***** Data records *****
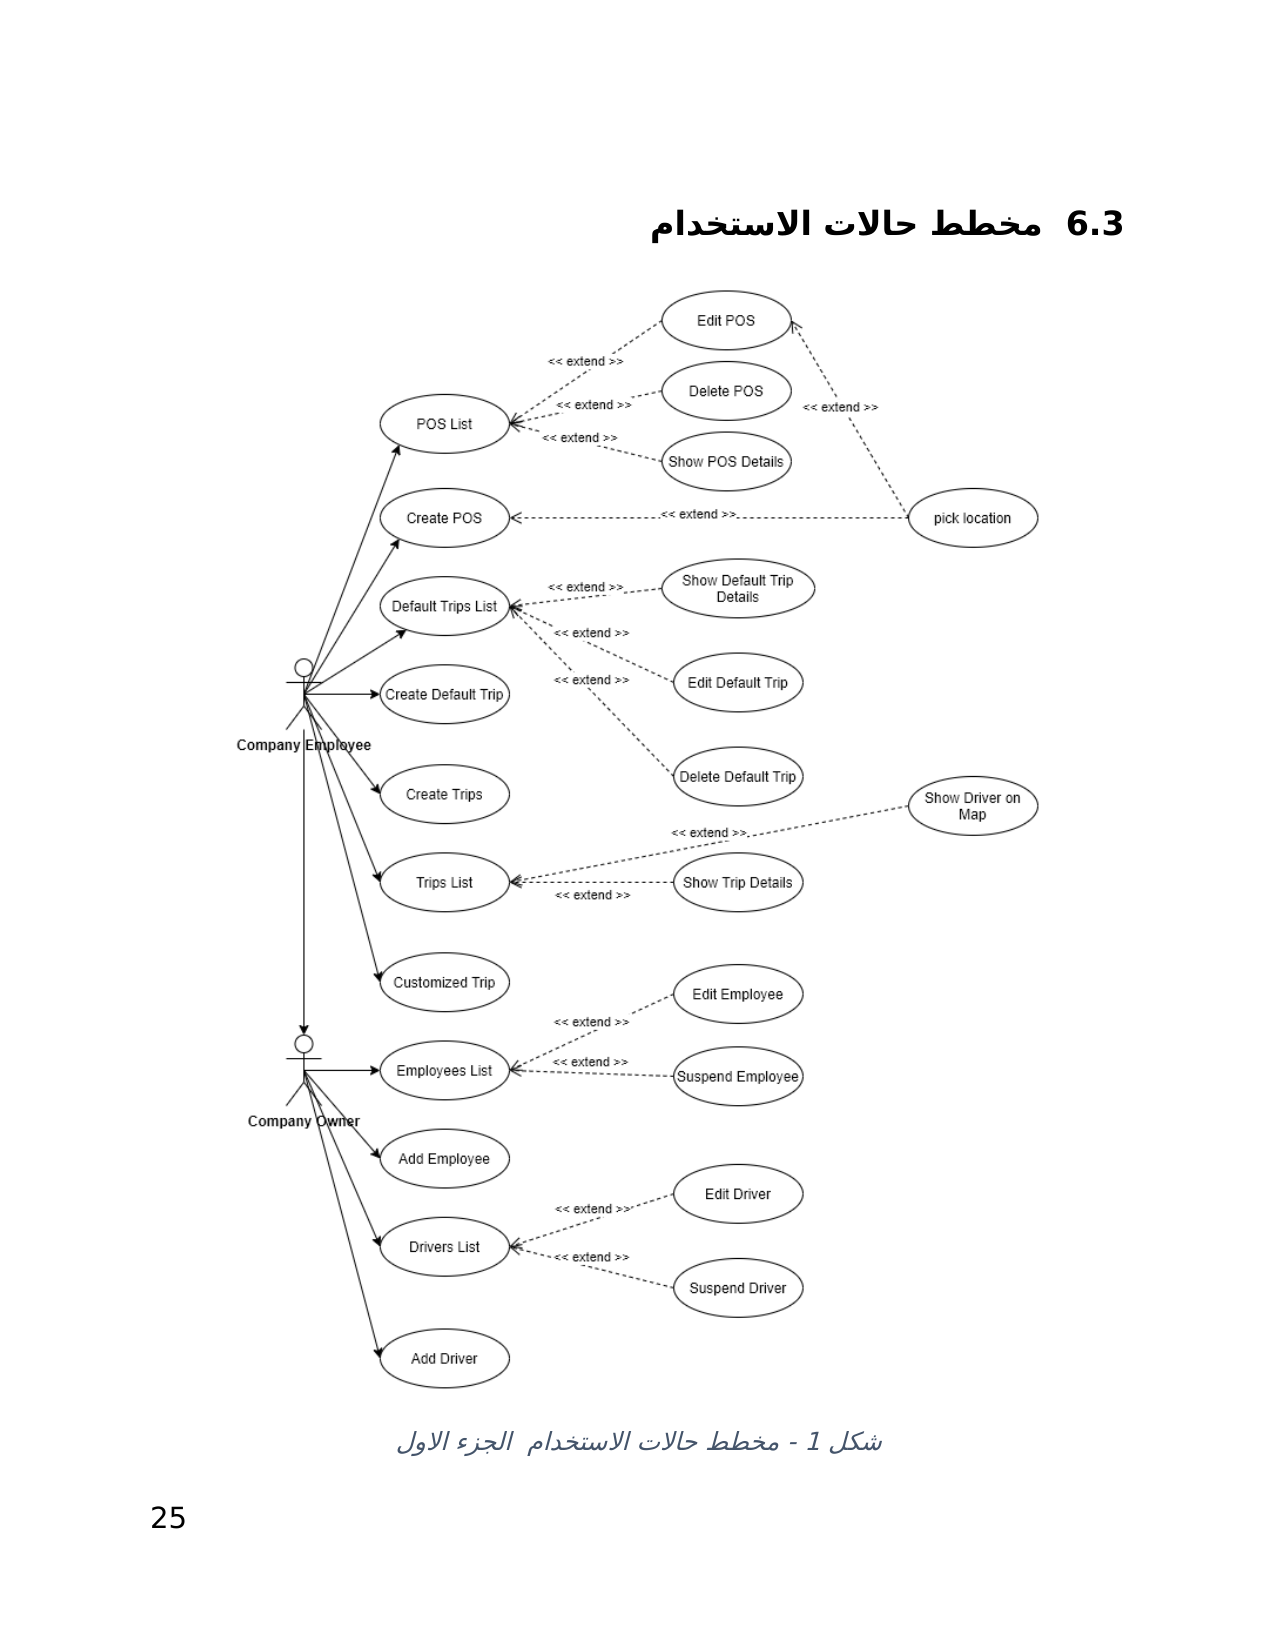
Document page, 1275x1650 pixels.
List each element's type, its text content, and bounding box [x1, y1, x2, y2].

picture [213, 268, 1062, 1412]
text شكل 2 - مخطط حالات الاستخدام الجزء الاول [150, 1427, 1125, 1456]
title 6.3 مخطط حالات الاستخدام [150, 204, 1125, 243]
*****
***** Data records *****
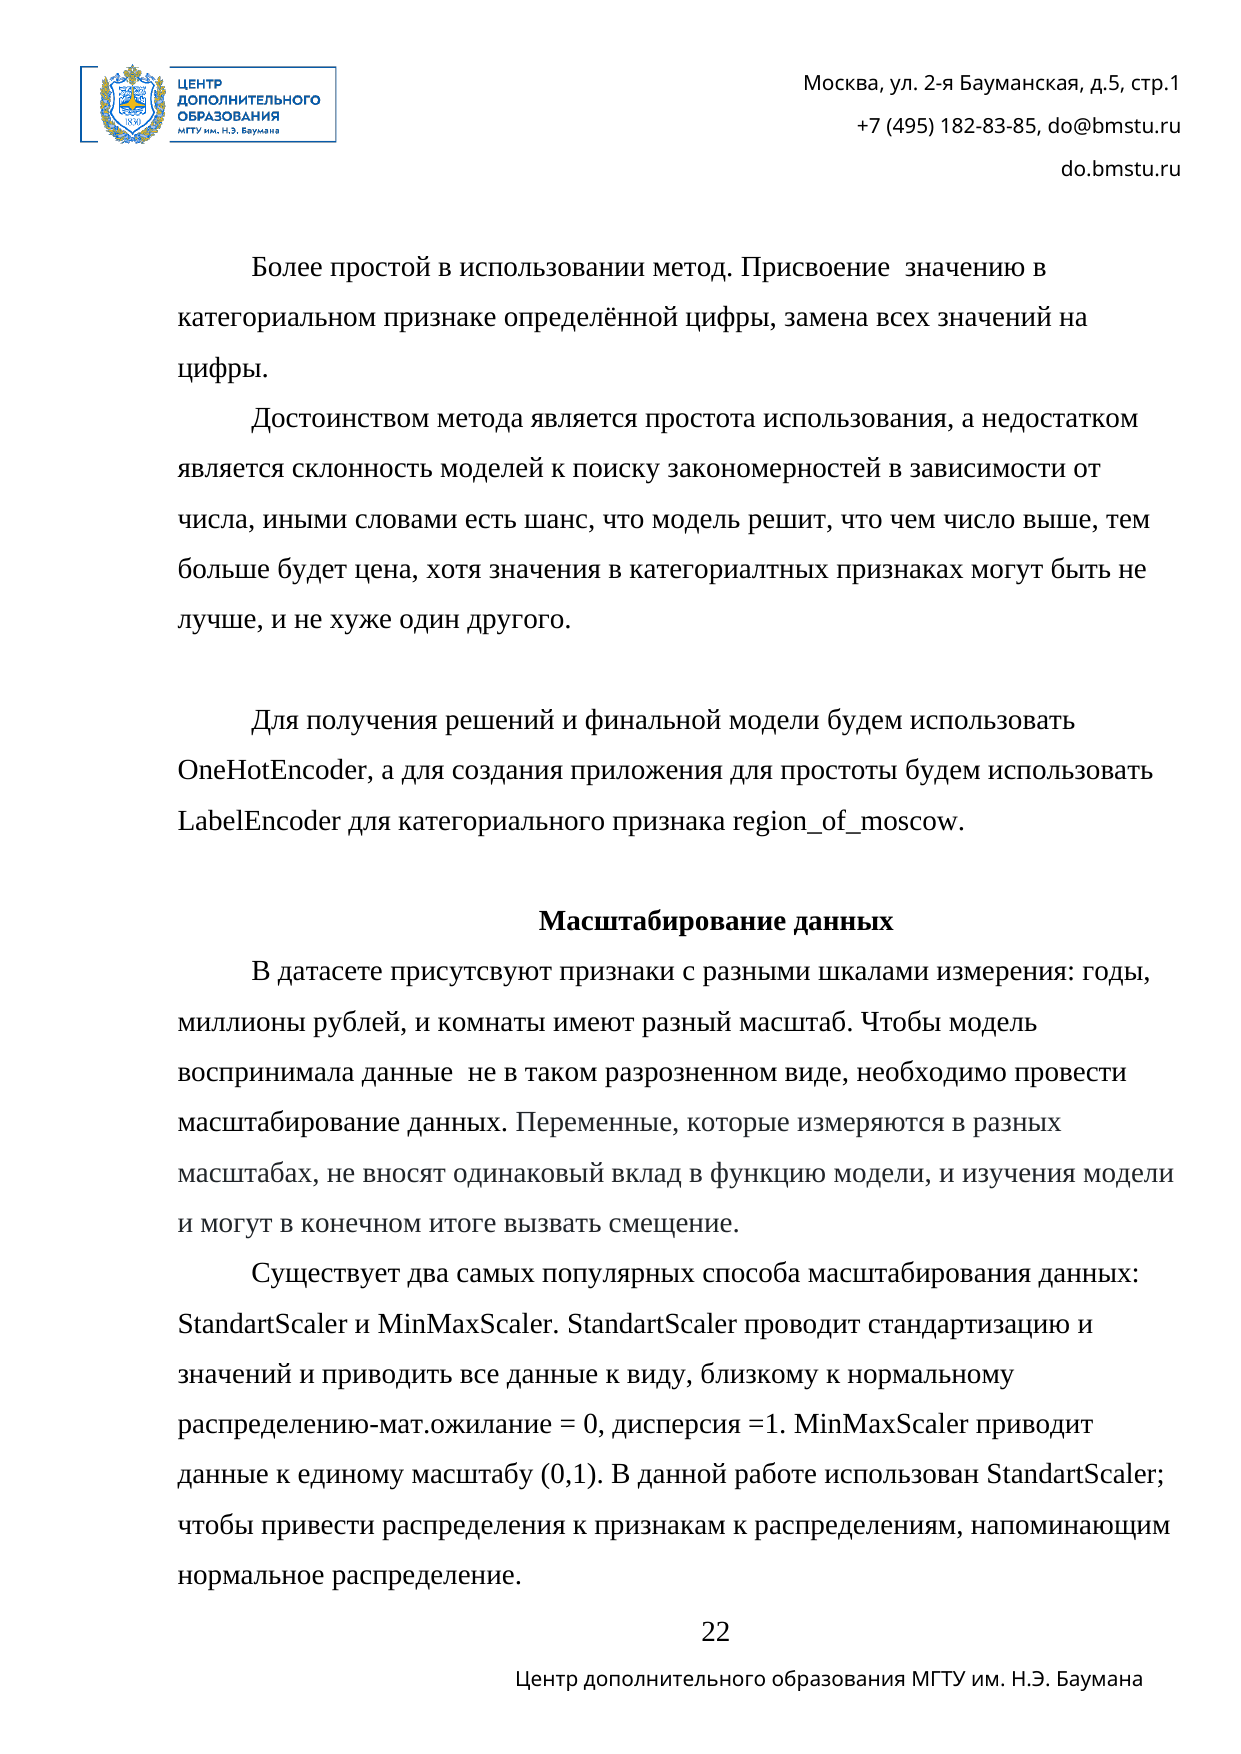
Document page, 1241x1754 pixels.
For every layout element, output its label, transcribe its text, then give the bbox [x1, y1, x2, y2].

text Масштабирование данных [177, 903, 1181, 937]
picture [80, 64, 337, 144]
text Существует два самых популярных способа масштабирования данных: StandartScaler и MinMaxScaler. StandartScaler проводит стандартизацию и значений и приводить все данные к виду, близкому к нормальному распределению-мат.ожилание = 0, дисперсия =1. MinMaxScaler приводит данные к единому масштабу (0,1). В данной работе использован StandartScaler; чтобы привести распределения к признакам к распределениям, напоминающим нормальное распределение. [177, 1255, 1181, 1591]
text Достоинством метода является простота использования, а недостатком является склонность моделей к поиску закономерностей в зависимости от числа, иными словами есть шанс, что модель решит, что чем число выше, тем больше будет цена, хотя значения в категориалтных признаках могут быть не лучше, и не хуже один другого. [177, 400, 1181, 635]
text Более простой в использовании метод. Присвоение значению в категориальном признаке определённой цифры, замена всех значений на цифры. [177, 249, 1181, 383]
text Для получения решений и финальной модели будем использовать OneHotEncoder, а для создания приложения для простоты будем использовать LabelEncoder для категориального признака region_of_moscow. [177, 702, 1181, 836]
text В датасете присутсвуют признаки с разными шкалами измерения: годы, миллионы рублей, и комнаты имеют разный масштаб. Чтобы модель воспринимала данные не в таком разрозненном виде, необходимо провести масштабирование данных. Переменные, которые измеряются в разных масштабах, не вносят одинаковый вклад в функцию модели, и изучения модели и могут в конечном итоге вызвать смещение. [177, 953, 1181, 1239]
*****
> [What is required]:
Scan the data above; copy every line where "pixels" appears.

> [Answer below]:
Document page, 1275x1650 pixels.
Document page, 1241x1754 pixels.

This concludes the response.